Wednesday, July 5, 2017

Carolina Bound

We are under way in the Atlantic Ocean, Fort Lauderdale and Port Everglades receding behind us, and nearly 400 miles of ocean ahead of us on our journey to Charleston Harbor. At this moment we have nearly a two knot push, and we expect to have more than that for part of the trip, giving us an arrival sometime mid-day Friday.

Shortly after my last post, we dropped lines and motored the two miles upriver to the downtown city docks. The river was busy for the holiday weekend, and we made passing arrangements with several large tour boats, including the enormous Jungle Queen. It's challenging driving, all by hand, but we're old hands at this river now and it's now just an interesting cruise. We even know all the local landmarks to make our radio announcements, such as the obscure "girls school."


Vector at the New River downtown docks, with some city art in the foreground.

We arrived at the fueling berth at 11:30 and were glad to find it vacant; the scheduled 11am fueling must have already finished. We tied alongside at low water to find ourselves sitting in the mud. I ran down to the dockmaster's office to do paperwork and get a parking pass, returning just in time to meet good friends Gill and Curtis, get them parked, and all aboard for lunch. It was nice of them to pick up sandwiches at Publix for us so we could stay on the boat and await the fuel truck.

Good thing, because he showed up at 12:20 for our 1:00 appointment. I asked him to wait while we finished eating, and twenty minutes later we got started fueling. The fuel guy watched the nozzle on deck while I went back in to continue enjoying our visit. A short while later our guests needed to get back home where they had contractors working; we wrapped up fueling a bit after that at about 1:45. We ended up taking on just over a thousand gallons at $1.88, the best price we'll see on the east coast.

When I had signed in at the office I learned they had had a cancellation and were able to accommodate us for the Fourth or even beyond if need be. We paid for two nights and had a slip assignment just a little upriver on the other side of the Third Avenue Bridge. Before dropping lines at the fueling berth, however, we waited another 20 minutes for Lauderdale Battery to show up.


This Muscovy duck was our neighbor the whole time we were berthed.

### Prompt a
Show every line of the entries that contains the word "this", matching uppercase and lowercase exactly.
The blog post and the entries come from unrelated sources.

### The data
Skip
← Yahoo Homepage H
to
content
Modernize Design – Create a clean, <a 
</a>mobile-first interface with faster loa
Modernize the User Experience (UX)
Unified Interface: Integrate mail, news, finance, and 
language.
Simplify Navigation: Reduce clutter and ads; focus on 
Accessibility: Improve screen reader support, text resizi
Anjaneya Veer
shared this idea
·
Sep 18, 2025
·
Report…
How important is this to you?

### Prompt b
Transcribe the passage of the blog post that opens with the words containing "Good thing, because" and closes with "the east coast.".

### Your solution a
shared this idea
How important is this to you?

### Your solution b
Good thing, because he showed up at 12:20 for our 1:00 appointment. I asked him to wait while we finished eating, and twenty minutes later we got started fueling. The fuel guy watched the nozzle on deck while I went back in to continue enjoying our visit. A short while later our guests needed to get back home where they had contractors working; we wrapped up fueling a bit after that at about 1:45. We ended up taking on just over a thousand gallons at $1.88, the best price we'll see on the east coast.